1. Gain from purchase by taxpayer of its own bonds in 1941 .
(1) The taxpayer argues that the amendment of § 22(b) (9)*fn1 in § 114(a) of the Revenue Act of 1942, 26 U.S.C.A. § 22(b) (9)*fn2 - eliminating (A) and (B) from § 22(b) (9) - was retroactive. We do not agree. The amendatory statute contains three subsections, (a), (b) and (c). Subsection (c) reads thus: "(c) Taxable years to which Amendment Applicable . - The amendment made by subsection (b) shall be applicable to taxable years beginning after December 31, 1939." With such an explicit provision concerning subsection (b) exclusively, we think it cannot reasonably be said that Congress intended subsection (a) to have a retroactive effect, especially as generally repeals by implication must be cold-shouldered.
(2) Unamended § 22(b) (9) (B), with reference to certification "by any Federal agency authorized to exercise regulatory power over such corporation, that at the time of such discharge [of indebtedness] the taxpayer was in an unsound financial condition," plainly does not include a certification by a federal "constitutional" court having statutory jurisdiction of the taxpayer's reorganization proceeding. Consequently, the certification by the reorganization judge had as little significance as the number of home runs in 1941.

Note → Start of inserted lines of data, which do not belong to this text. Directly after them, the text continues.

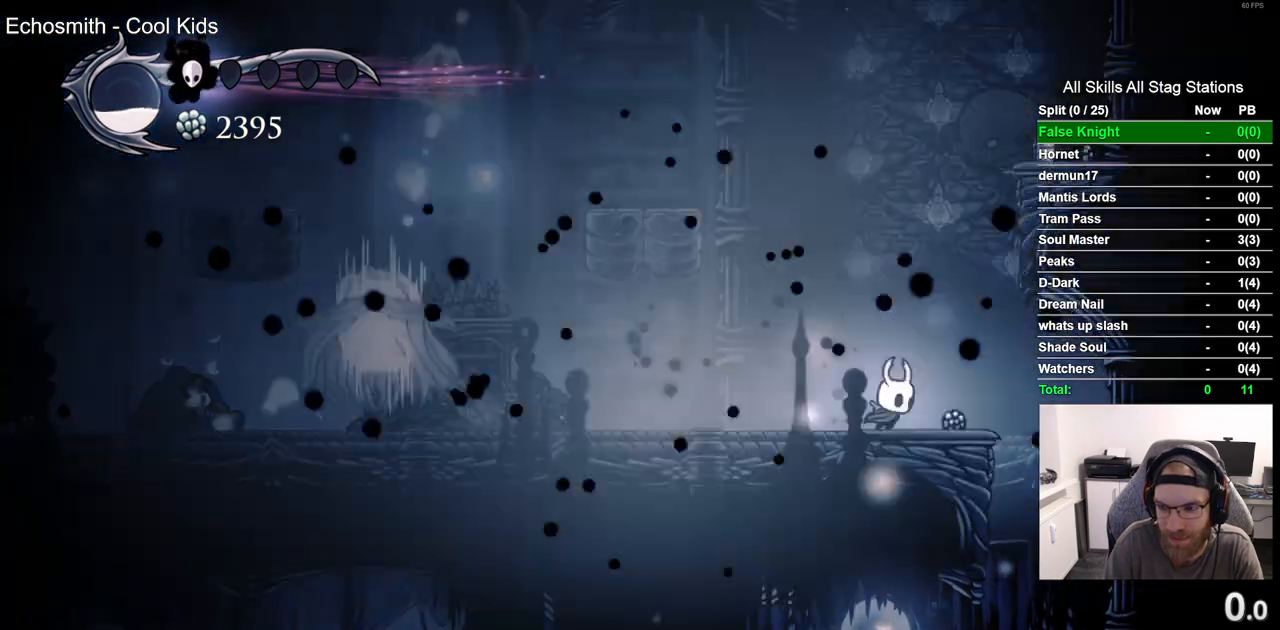
{"buttons": ["DPAD_RIGHT"], "left_stick": "center", "right_stick": "center", "events": []}
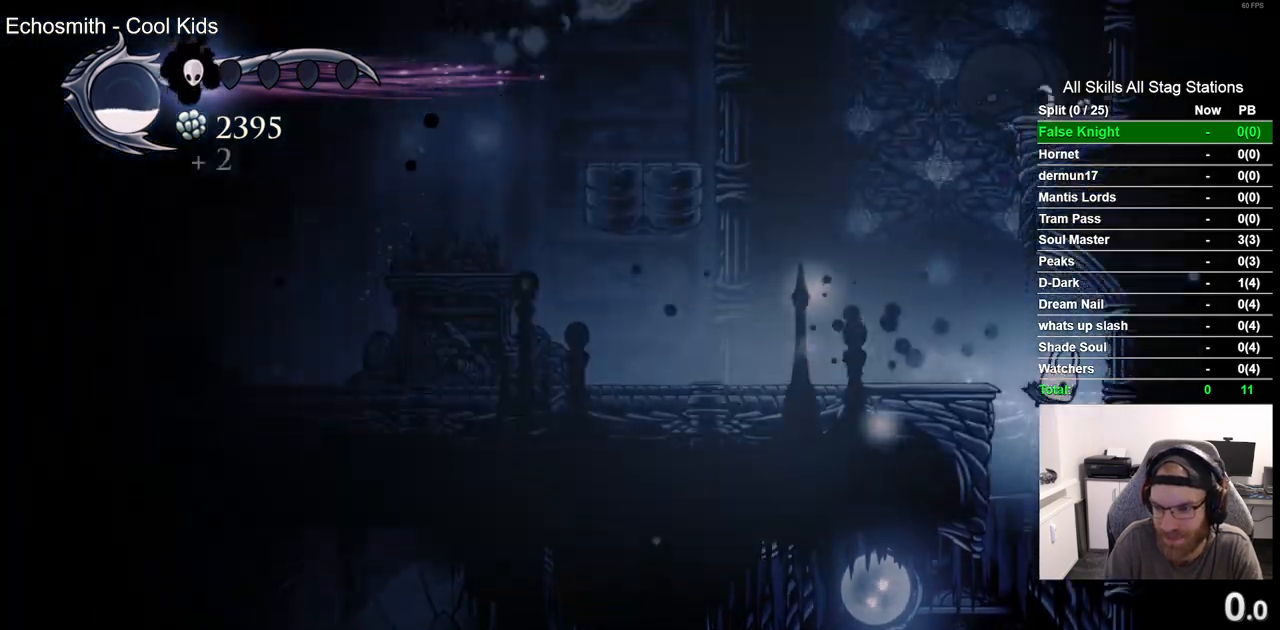
{"buttons": ["DPAD_LEFT"], "left_stick": "center", "right_stick": "center", "events": [[183, "DPAD_LEFT", "down"], [183, "DPAD_RIGHT", "up"]]}
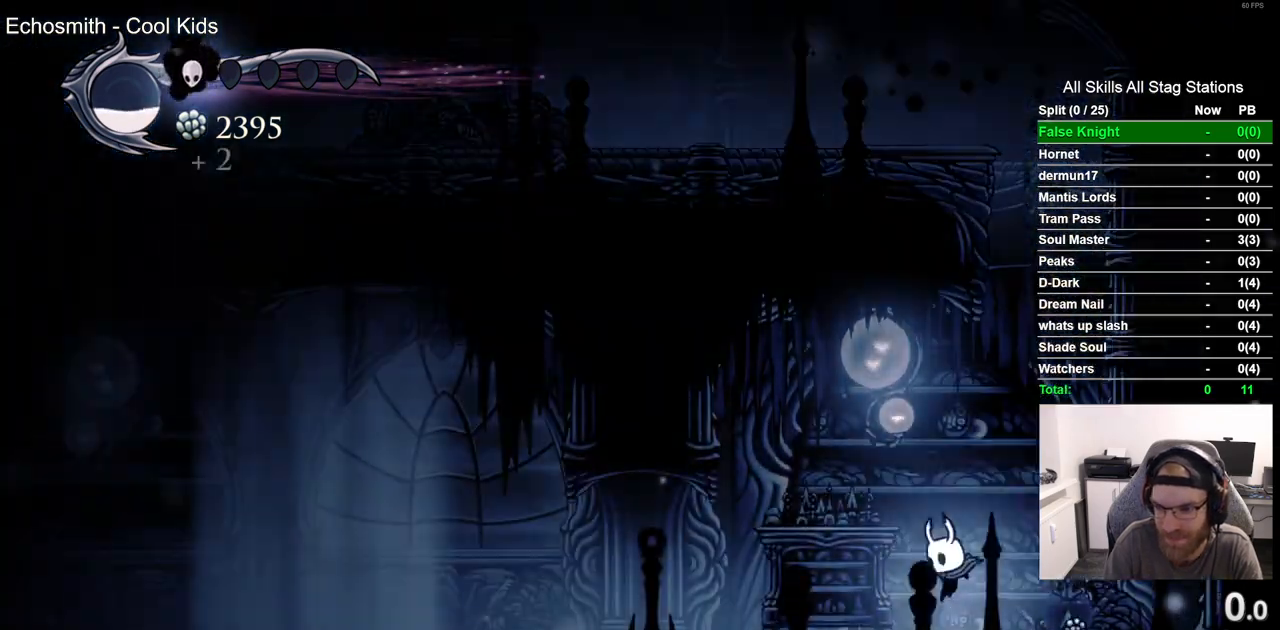
{"buttons": ["DPAD_LEFT"], "left_stick": "center", "right_stick": "center", "events": []}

(3) Section 22(b) (9) (A) provides that a discharge of indebtedness shall not be included in gross income if "it is established to the satisfaction of the Commissioner" that the taxpayer was in an unsound financial condition at the time of the discharged indebtedness. Obviously, here the Commissioner evidenced no such "satisfaction," for he determined a deficiency in respect of this deduction. We think this determination was conclusive of a lack of the required "satisfaction" because there was no showing of bad faith, or of gross error indicative of irrationality or caprice, on the Commissioner's part.
2. Expenses in connection with taxpayer's reorganization . These items were not deductible as "ordinary" business expenses under § 23(a) (1) (A), 26 U.S.C.A. § 23(a) (1) (A). See Skenandoa Rayon Corp. v. Commissioner, 2 Cir., 122 F.2d 268, 271; Motion Picture Capital Corp. v. Commissioner, 2 Cir., 80 F.2d 872.
3. "Interest" on sinking-fund instalments . The taxpayer's supplemental mortgage (executed pursuant to its reorganization plan) provided that the taxpayer, if and when it paid to the indenture trustee deferred sinking-fund instalments, would pay them "together with interests thereon at the rate of five (5) percent per annum." Although labelled "interest," the amounts so paid to the trustee were the taxpayer's capital assets - later to be applied in certain circumstances in reduction of its debts - and therefore when paid to the trustee did not constitute deductible "interest paid" on indebtedness within § 23(b), since none of the funds so paid to the trustee were in turn paid out as interest on taxpayer's indebtedness.
4. "Net operating loss carryover ." Taxpayer asserts that it was entitled to have its "net operating loss carry-over", pursuant to § 122(b) (2), 26 U.S.C.A. § 122(b) (2), increased by including three items. Two of them we have already discussed.*fn3 The third has to do with expense incurred in litigation involving taxpayer's right as a tenant to the use and occupancy of a powerhouse. Consequently, we think the expense was a cost incurred in "defending * * * title to property." Such a cost, under the applicable Regulation,*fn4 "constitutes a part of the cost of the property and is not a deductible expense." This regulation is valid*fn5 and applies to defense of a leasehold interest.*fn6 Because of the disposition of this contention, we need not consider the question whether the Tax Court correctly ruled as to this item on the basis of res judicata on account of the Tax Court's previous decision in Bush Terminal Buildings Company v. Commissioner, 7 T.C. 793.